DESCRIPTION OF THE TASK
Please write out, line for line, the text read from every one of the items below, leaving the pictures out of your answer.

════════════════════

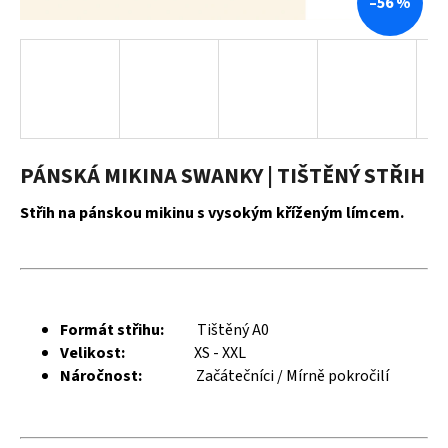
–56 %
a
j
í
t
?
PÁNSKÁ MIKINA SWANKY | TIŠTĚNÝ STŘIH
Střih na pánskou mikinu s vysokým kříženým límcem.
HLEDAT
D
Formát střihu:
Tištěný A0
o
Velikost:
XS - XXL
p
Náročnost:
Začátečníci / Mírně pokročilí
o
r
u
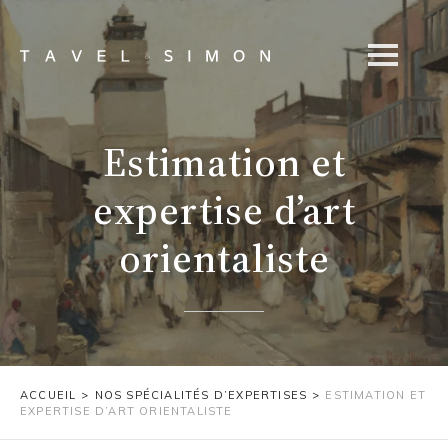
Estimation et
expertise d’art
orientaliste
ACCUEIL
>
NOS SPÉCIALITÉS D’EXPERTISES
>
ESTIMATION ET
EXPERTISE D’ART ORIENTALISTE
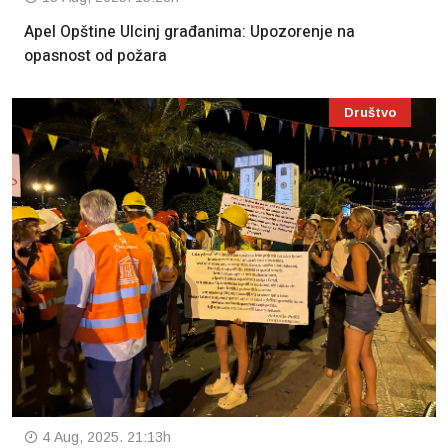
Apel Opštine Ulcinj građanima: Upozorenje na
opasnost od požara
Društvo
4 Aug, 2025. 21:13h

════════════════════

WRITTEN SOLUTION
–56 %
a
j
í
t
?
PÁNSKÁ MIKINA SWANKY | TIŠTĚNÝ STŘIH
Střih na pánskou mikinu s vysokým kříženým límcem.
HLEDAT
D
Formát střihu:
Tištěný A0
o
Velikost:
XS - XXL
p
Náročnost:
Začátečníci / Mírně pokročilí
o
r
u
Estimation et
expertise d’art
orientaliste
ACCUEIL
>
NOS SPÉCIALITÉS D’EXPERTISES
>
ESTIMATION ET
EXPERTISE D’ART ORIENTALISTE
Apel Opštine Ulcinj građanima: Upozorenje na
opasnost od požara
Društvo
4 Aug, 2025. 21:13h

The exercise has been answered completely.